Thank you, Tom! You are truly too kind! Ginny wrote, her heart swelling with deep gratitude. In that single moment, the last crumbling walls of her mental defenses collapsed entirely.

Actually, so much happened today. Harry and Ron came to school in a flying car...

Watching the frantic, dense outpourings of ink flood his pages, Tom Riddle let out a cold, silent breath of relief.

Excellent.

Although the insufferable girl was still prattling on about that annoying Tamara and the frankly baffling existence of a flying Potter, it no longer mattered. The vessel had returned to his absolute control. As long as she kept writing, as long as she kept bleeding her pathetic little emotions onto his pages, her life force would continue to siphon directly into his starving soul.

Meanwhile, miles below the Gryffindor dormitories, deep within the subterranean chill of the Slytherin dungeons.

Tamara lay perfectly still beneath her emerald-green silk sheets. Her eyes snapped open in the dark. A faint, deeply familiar ripple of magic had just brushed against her consciousness.

It was the unmistakable resonance of her own soul fragment.

Yet, as she focused on the sensation, her brow furrowed slightly. The magical signature wasn't violent, aggressive, or seething with the dark malice she had expected from her teenage self. On the contrary, the frequency felt strangely... accommodating? Humble, even?

Tamara closed her eyes, extending her magical senses outward, tracing the invisible tether that connected her to the diary. A picture began to form in her mind. She could actually feel the sheer, agonizing effort the sixteen-year-old Tom Riddle was exerting to suppress his monumental pride. The arrogant Heir of Slytherin was currently walking on eggshells, cautiously pandering to the emotional whims of a prepubescent, red-haired Gryffindor.

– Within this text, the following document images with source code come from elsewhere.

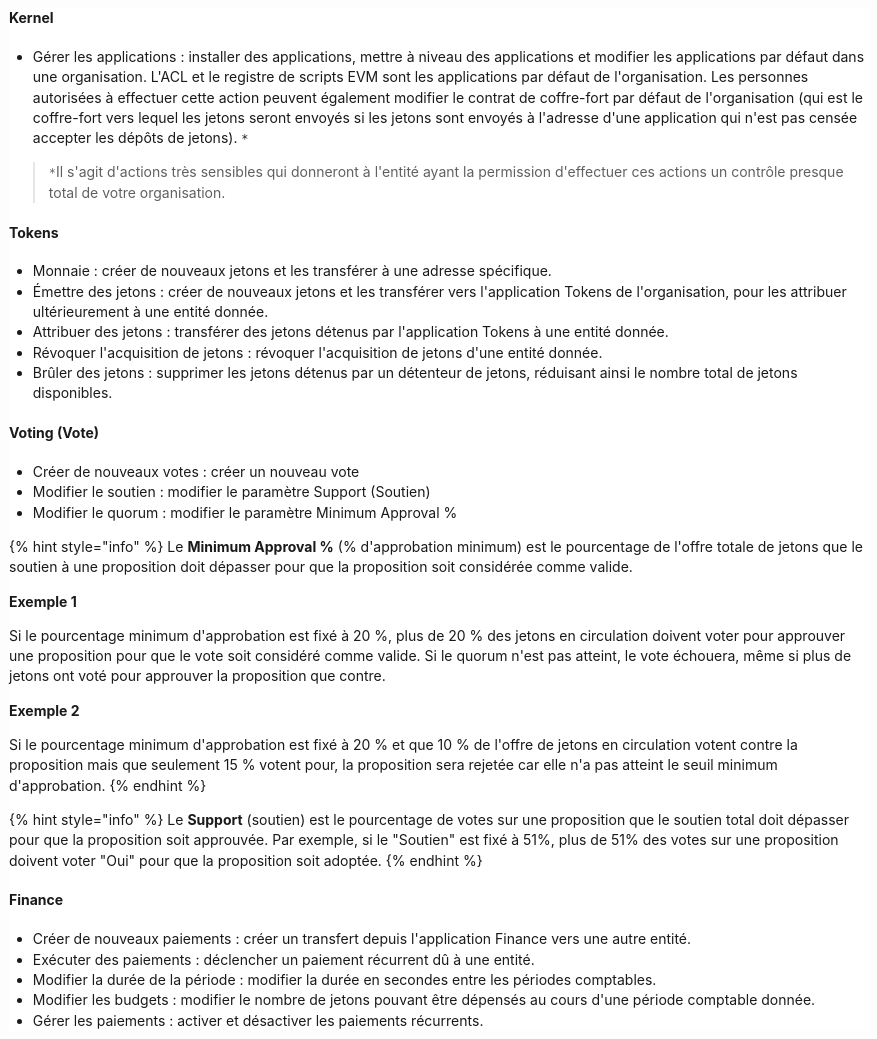 #### Kernel

* Gérer les applications : installer des applications, mettre à niveau des applications et modifier les applications par défaut dans une organisation. L'ACL et le registre de scripts EVM sont les applications par défaut de l'organisation. Les personnes autorisées à effectuer cette action peuvent également modifier le contrat de coffre-fort par défaut de l'organisation (qui est le coffre-fort vers lequel les jetons seront envoyés si les jetons sont envoyés à l'adresse d'une application qui n'est pas censée accepter les dépôts de jetons). `*`

> `*`Il s'agit d'actions très sensibles qui donneront à l'entité ayant la permission d'effectuer ces actions un contrôle presque total de votre organisation.

#### **Tokens**

* Monnaie : créer de nouveaux jetons et les transférer à une adresse spécifique.&#x20;
* Émettre des jetons : créer de nouveaux jetons et les transférer vers l'application Tokens de l'organisation, pour les attribuer ultérieurement à une entité donnée.&#x20;
* Attribuer des jetons : transférer des jetons détenus par l'application Tokens à une entité donnée.&#x20;
* Révoquer l'acquisition de jetons : révoquer l'acquisition de jetons d'une entité donnée.&#x20;
* Brûler des jetons : supprimer les jetons détenus par un détenteur de jetons, réduisant ainsi le nombre total de jetons disponibles.

#### **Voting (Vote)**

* Créer de nouveaux votes : créer un nouveau vote&#x20;
* Modifier le soutien : modifier le paramètre Support (Soutien)&#x20;
* Modifier le quorum : modifier le paramètre Minimum Approval %

{% hint style="info" %}
Le **Minimum Approval %** (% d'approbation minimum) est le pourcentage de l'offre totale de jetons que le soutien à une proposition doit dépasser pour que la proposition soit considérée comme valide.

**Exemple 1**

Si le pourcentage minimum d'approbation est fixé à 20 %, plus de 20 % des jetons en circulation doivent voter pour approuver une proposition pour que le vote soit considéré comme valide. Si le quorum n'est pas atteint, le vote échouera, même si plus de jetons ont voté pour approuver la proposition que contre.

**Exemple 2**

Si le pourcentage minimum d'approbation est fixé à 20 % et que 10 % de l'offre de jetons en circulation votent contre la proposition mais que seulement 15 % votent pour, la proposition sera rejetée car elle n'a pas atteint le seuil minimum d'approbation.
{% endhint %}

{% hint style="info" %}
Le **Support** (soutien) est le pourcentage de votes sur une proposition que le soutien total doit dépasser pour que la proposition soit approuvée. Par exemple, si le "Soutien" est fixé à 51%, plus de 51% des votes sur une proposition doivent voter "Oui" pour que la proposition soit adoptée.
{% endhint %}

#### Finance

* Créer de nouveaux paiements : créer un transfert depuis l'application Finance vers une autre entité.&#x20;
* Exécuter des paiements : déclencher un paiement récurrent dû à une entité.&#x20;
* Modifier la durée de la période : modifier la durée en secondes entre les périodes comptables.
* Modifier les budgets : modifier le nombre de jetons pouvant être dépensés au cours d'une période comptable donnée.&#x20;
* Gérer les paiements : activer et désactiver les paiements récurrents.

More than that, she realized with a jolt of pure amusement, he was actively imitating her. He was mimicking the sickeningly sweet, gentle persona she had been forced to adopt.

Imitating myself, Tamara thought, the sheer absurdity of the situation nearly making her laugh out loud.

"Well," she murmured into the quiet of her dormitory, a contemptuous, lazy smile curling the corners of her lips. "If my arrogant past self is so eager to act as my stand-in, handling all that exhausting emotional baggage for me, who am I to stop him? It certainly saves me the headache."

Her smile sharpened, turning predatory in the gloom.

Play your role well, Tom, she thought, her inner voice dripping with dark, mocking anticipation. Play the good little mentor. Keep her busy until the day I decide to devour you and take back what is mine—with interest.

Tamara rolled over, pulling the thick covers up to her chin. Surrounded by the damp, freezing darkness of the dungeons—a coldness that made her feel utterly, perfectly at home—she closed her eyes and drifted into a deep, dreamless sleep, her conscience entirely, blissfully clear.